Start of Block

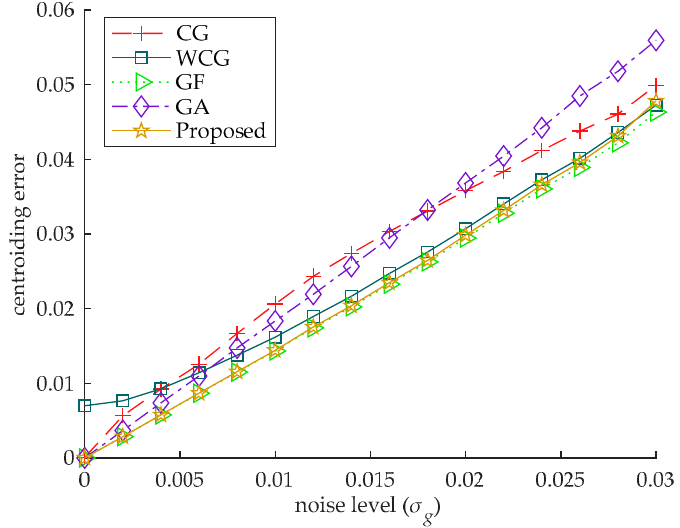
Figure 6. The centroiding error under different level of the noise. The centroiding error of the proposed algorithm is almost the same as that of the GF, less than that of other algorithms under all levels of the noise.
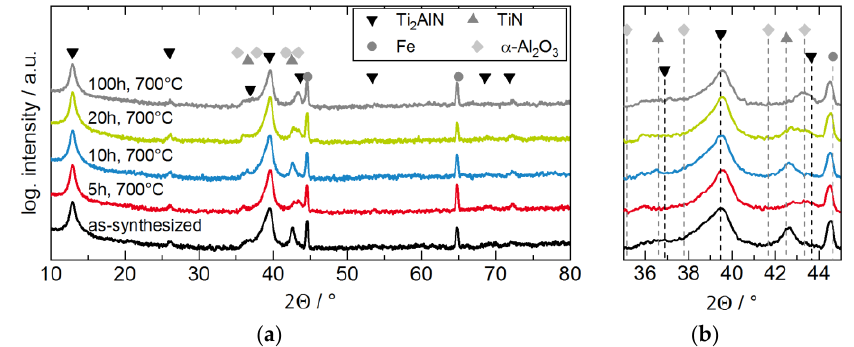
Figure 2. XRD diffractograms of as-synthesized and oxidized Ti 2 AlN coatings on ferritic steel Figure 2. XRD di ff ractograms of as-synthesized and oxidized Ti 2 AlN coatings on ferritic steel samples:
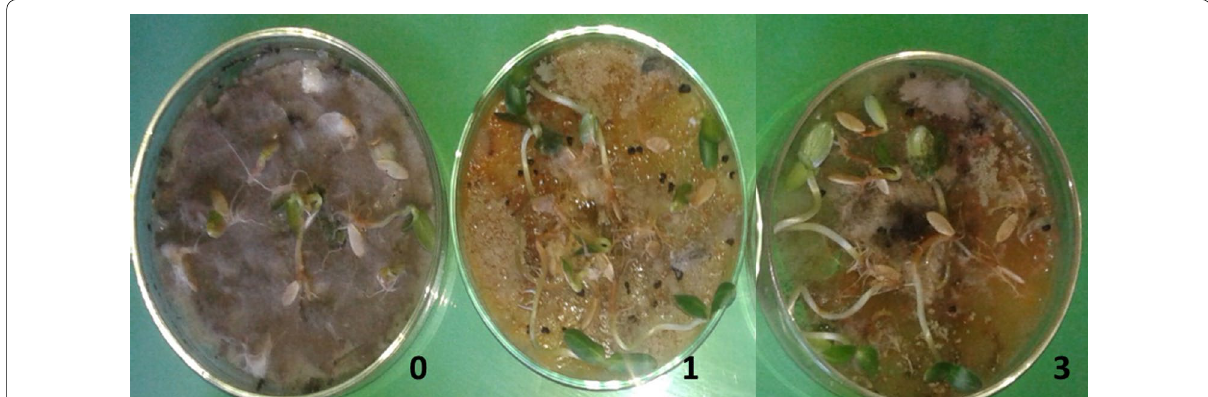
Fig. 3 Effect of nanoemulsion formulations (5000 ppm) of essential on pathogenic activity of B. cinerea on seed rot and seedling of cucumber 10 days at 27 2 °C. Fungal free treatment (0), fungal treatment with nanoemulsion of clove (1) and fungal treatment with nanoemulsions (2:1) of ± clove black seed oils +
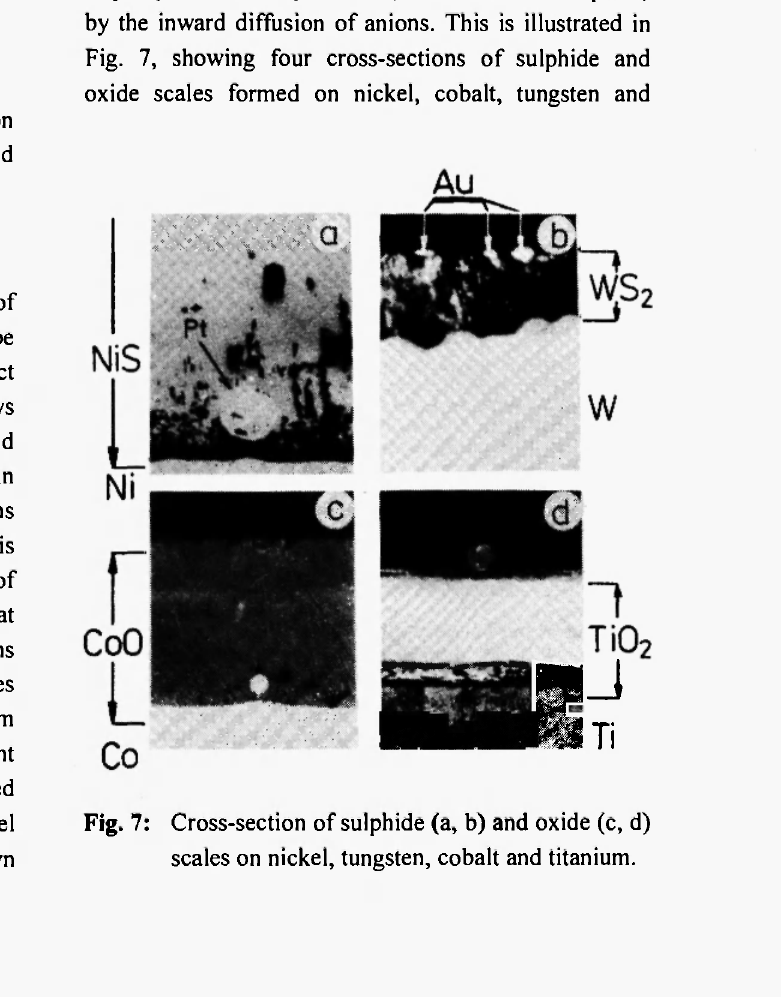
Fig. 6: Temperature dependence of chemical diffusion coefficients for some metal sulphides and oxides, in Arrhenius plot.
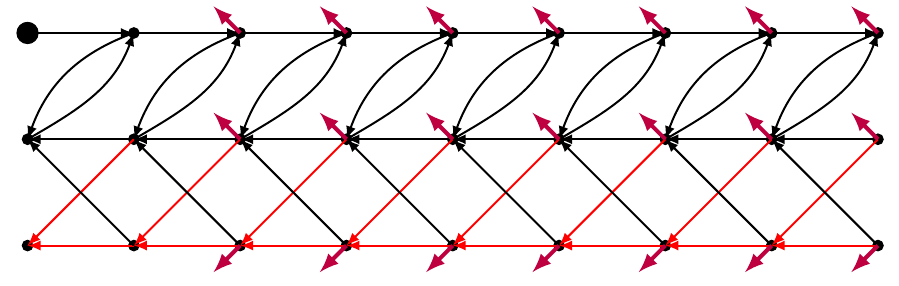
Figure 5: Three layers of states according to the type of steps leading to them (up, down-black, down-red). Purple arrows all end in the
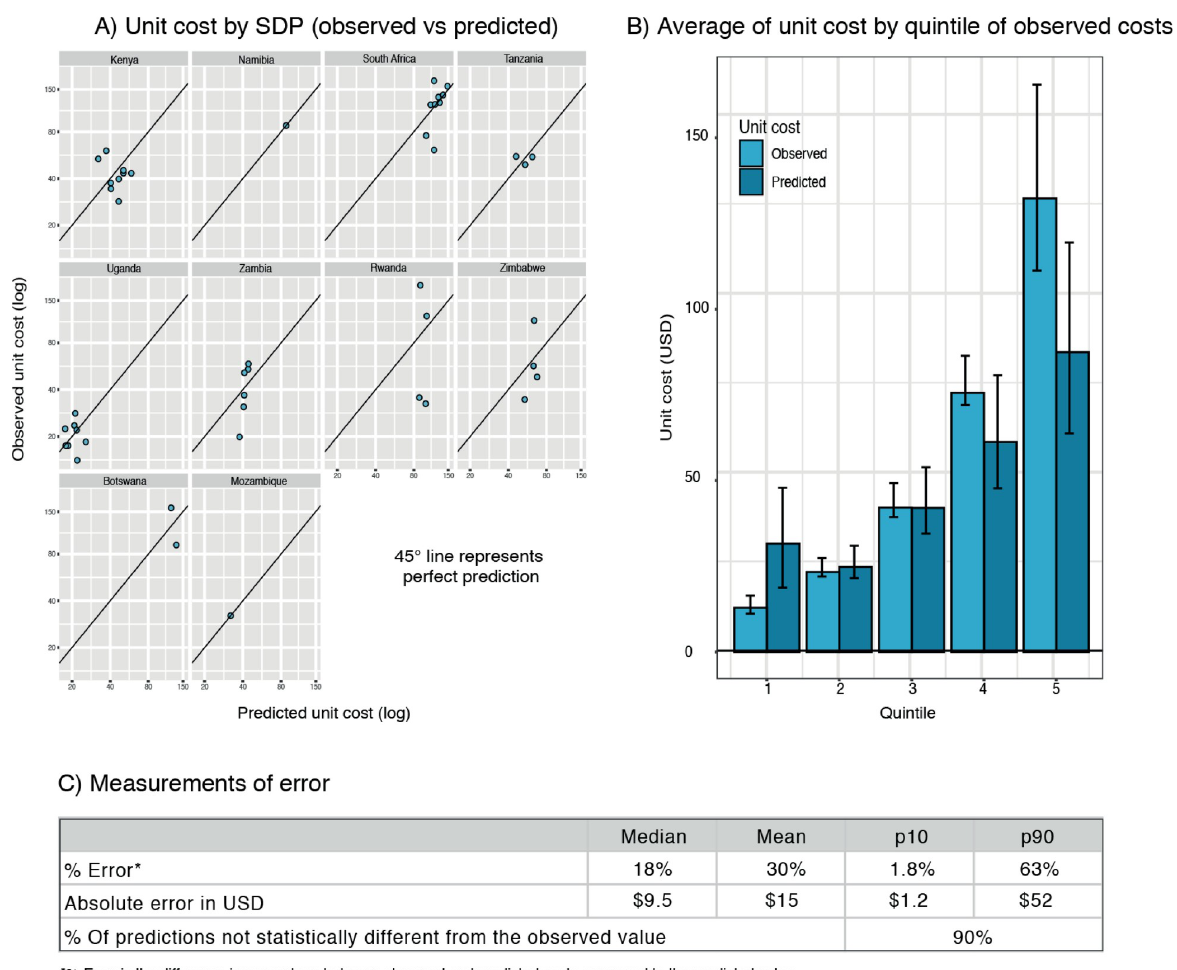
Fig 2. Validation of extrapolated VMMC unit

End of Block

- _WHAT THE TASK ASKS_
Pick every line from the listing holding the string "Figure", and copy it.

- _RESULT OF THE EXERCISE_
Figure 6. The centroiding error under different level of the noise. The centroiding error of the proposed algorithm is almost the same as that of the GF, less than that of other algorithms under all levels of the noise.
Figure 2. XRD diffractograms of as-synthesized and oxidized Ti 2 AlN coatings on ferritic steel Figure 2. XRD di ff ractograms of as-synthesized and oxidized Ti 2 AlN coatings on ferritic steel samples:
Figure 5: Three layers of states according to the type of steps leading to them (up, down-black, down-red). Purple arrows all end in the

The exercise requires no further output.